**AVAILABLE DATA**
======
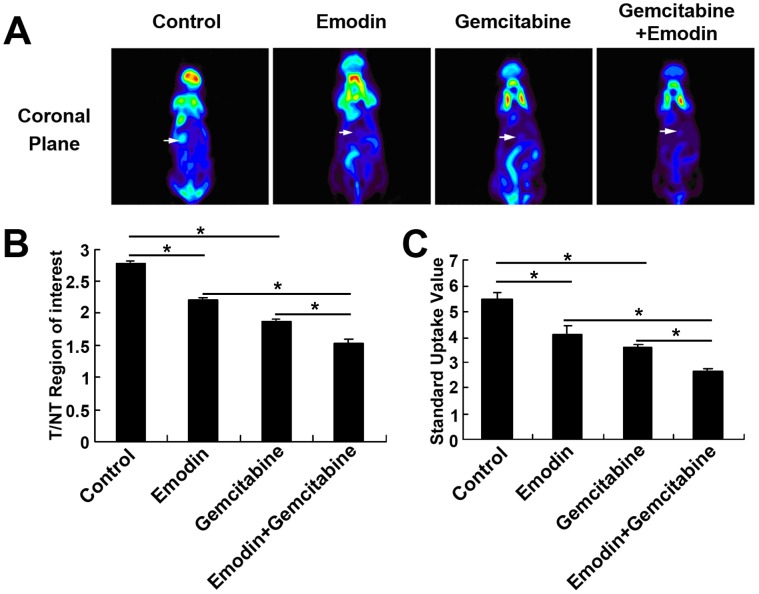
Panc-1 cells were used to establish an orthotopic pancreatic carcinoma xenograft animal model.(A) MicroPET showing a large coronal sectional orthotopic transplantation tumor of a nude mouse. (B and C) T/NT ratio and SUVs in the gemcitabine group, the emodin group and the combination group were lower than that of the control group (0.9% sodium chloride) (P<0.05), and the combination group showed even lower T/NT ratio and SUVs than the emodin group and the gemcitabine group. *, P<0.05.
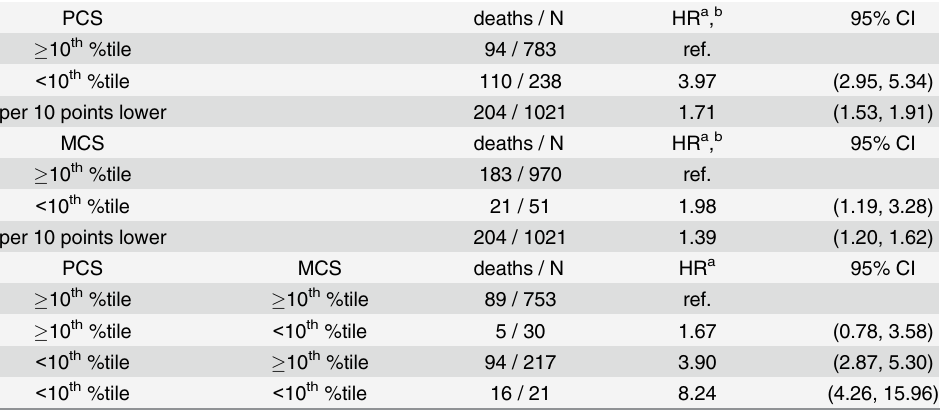
Table 3. Association of subsequent survival with quality of life Physical Component Summary (PCS) and Mental Component Summary (MCS) score assessed approximately 5 years after colorectal can- cer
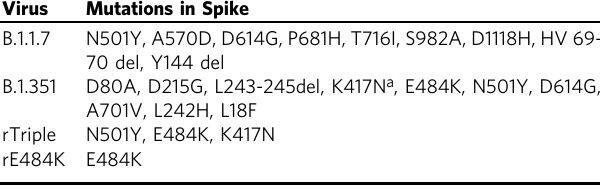
Table 1. For this microneutralization experiment, we included samples from individuals who had recovered from natural infection, both. Post-vaccination sera were obtained from six individuals who BNT162b2, three of which had previous exposure to SARS-CoV-2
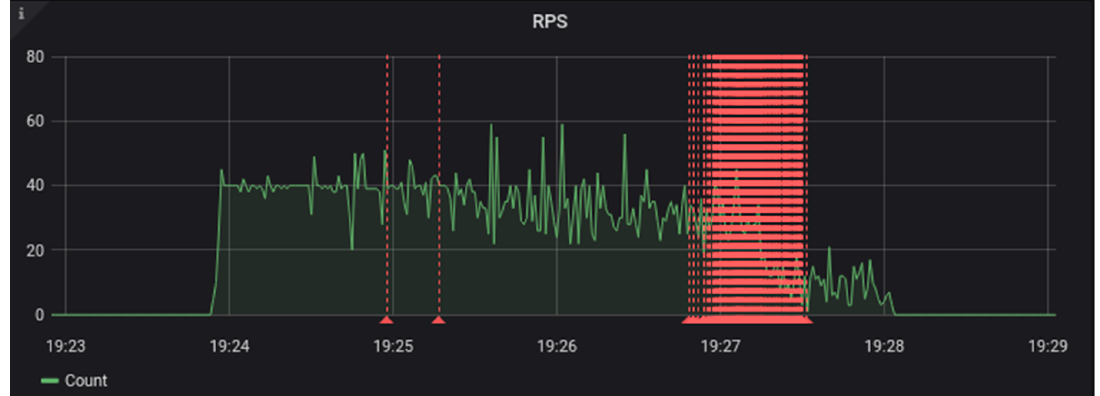
Figure 4. Fedora PostgreSQL system shows error responses at 40 requests per second.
======
**WHAT TO PRODUCE**
For this exercise, return the material word for word and drop each image.

**OUTPUT**
Panc-1 cells were used to establish an orthotopic pancreatic carcinoma xenograft animal model.(A) MicroPET showing a large coronal sectional orthotopic transplantation tumor of a nude mouse. (B and C) T/NT ratio and SUVs in the gemcitabine group, the emodin group and the combination group were lower than that of the control group (0.9% sodium chloride) (P<0.05), and the combination group showed even lower T/NT ratio and SUVs than the emodin group and the gemcitabine group. *, P<0.05.
Table 3. Association of subsequent survival with quality of life Physical Component Summary (PCS) and Mental Component Summary (MCS) score assessed approximately 5 years after colorectal can- cer
Table 1. For this microneutralization experiment, we included samples from individuals who had recovered from natural infection, both. Post-vaccination sera were obtained from six individuals who BNT162b2, three of which had previous exposure to SARS-CoV-2
Figure 4. Fedora PostgreSQL system shows error responses at 40 requests per second.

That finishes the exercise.